◆ **Data to use**:
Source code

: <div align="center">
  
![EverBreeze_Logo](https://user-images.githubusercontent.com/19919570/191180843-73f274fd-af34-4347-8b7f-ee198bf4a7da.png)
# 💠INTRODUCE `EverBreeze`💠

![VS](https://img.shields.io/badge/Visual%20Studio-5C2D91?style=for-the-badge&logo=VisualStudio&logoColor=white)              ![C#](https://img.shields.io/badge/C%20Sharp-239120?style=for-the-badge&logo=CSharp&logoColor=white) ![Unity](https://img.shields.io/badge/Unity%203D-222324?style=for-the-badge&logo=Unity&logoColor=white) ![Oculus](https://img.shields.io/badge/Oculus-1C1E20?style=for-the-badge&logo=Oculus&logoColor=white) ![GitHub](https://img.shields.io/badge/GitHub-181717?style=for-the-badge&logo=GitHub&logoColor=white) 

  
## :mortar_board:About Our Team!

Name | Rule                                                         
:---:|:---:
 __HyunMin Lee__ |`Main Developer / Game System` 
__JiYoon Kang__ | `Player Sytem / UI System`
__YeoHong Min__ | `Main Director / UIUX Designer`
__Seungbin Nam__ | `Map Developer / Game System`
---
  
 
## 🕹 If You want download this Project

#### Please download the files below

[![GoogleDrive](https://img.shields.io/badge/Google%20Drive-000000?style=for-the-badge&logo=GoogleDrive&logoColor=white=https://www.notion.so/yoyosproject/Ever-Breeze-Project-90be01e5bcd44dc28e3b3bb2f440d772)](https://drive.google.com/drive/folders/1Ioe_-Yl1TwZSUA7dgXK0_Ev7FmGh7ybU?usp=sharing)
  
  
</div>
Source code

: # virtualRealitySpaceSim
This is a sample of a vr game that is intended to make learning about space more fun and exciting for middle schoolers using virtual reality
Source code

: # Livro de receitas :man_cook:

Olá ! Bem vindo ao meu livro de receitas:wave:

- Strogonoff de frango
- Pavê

◆ **Prompt**:
Return the three entries above line for line, without changing a single character.

◆ **Reply to the task**:
Source code

: <div align="center">
  
![EverBreeze_Logo](https://user-images.githubusercontent.com/19919570/191180843-73f274fd-af34-4347-8b7f-ee198bf4a7da.png)
# 💠INTRODUCE `EverBreeze`💠

![VS](https://img.shields.io/badge/Visual%20Studio-5C2D91?style=for-the-badge&logo=VisualStudio&logoColor=white)              ![C#](https://img.shields.io/badge/C%20Sharp-239120?style=for-the-badge&logo=CSharp&logoColor=white) ![Unity](https://img.shields.io/badge/Unity%203D-222324?style=for-the-badge&logo=Unity&logoColor=white) ![Oculus](https://img.shields.io/badge/Oculus-1C1E20?style=for-the-badge&logo=Oculus&logoColor=white) ![GitHub](https://img.shields.io/badge/GitHub-181717?style=for-the-badge&logo=GitHub&logoColor=white) 

  
## :mortar_board:About Our Team!

Name | Rule                                                         
:---:|:---:
 __HyunMin Lee__ |`Main Developer / Game System` 
__JiYoon Kang__ | `Player Sytem / UI System`
__YeoHong Min__ | `Main Director / UIUX Designer`
__Seungbin Nam__ | `Map Developer / Game System`
---
  
 
## 🕹 If You want download this Project

#### Please download the files below

[![GoogleDrive](https://img.shields.io/badge/Google%20Drive-000000?style=for-the-badge&logo=GoogleDrive&logoColor=white=https://www.notion.so/yoyosproject/Ever-Breeze-Project-90be01e5bcd44dc28e3b3bb2f440d772)](https://drive.google.com/drive/folders/1Ioe_-Yl1TwZSUA7dgXK0_Ev7FmGh7ybU?usp=sharing)
  
  
</div>
Source code

: # virtualRealitySpaceSim
This is a sample of a vr game that is intended to make learning about space more fun and exciting for middle schoolers using virtual reality
Source code

: # Livro de receitas :man_cook:

Olá ! Bem vindo ao meu livro de receitas:wave:

- Strogonoff de frango
- Pavê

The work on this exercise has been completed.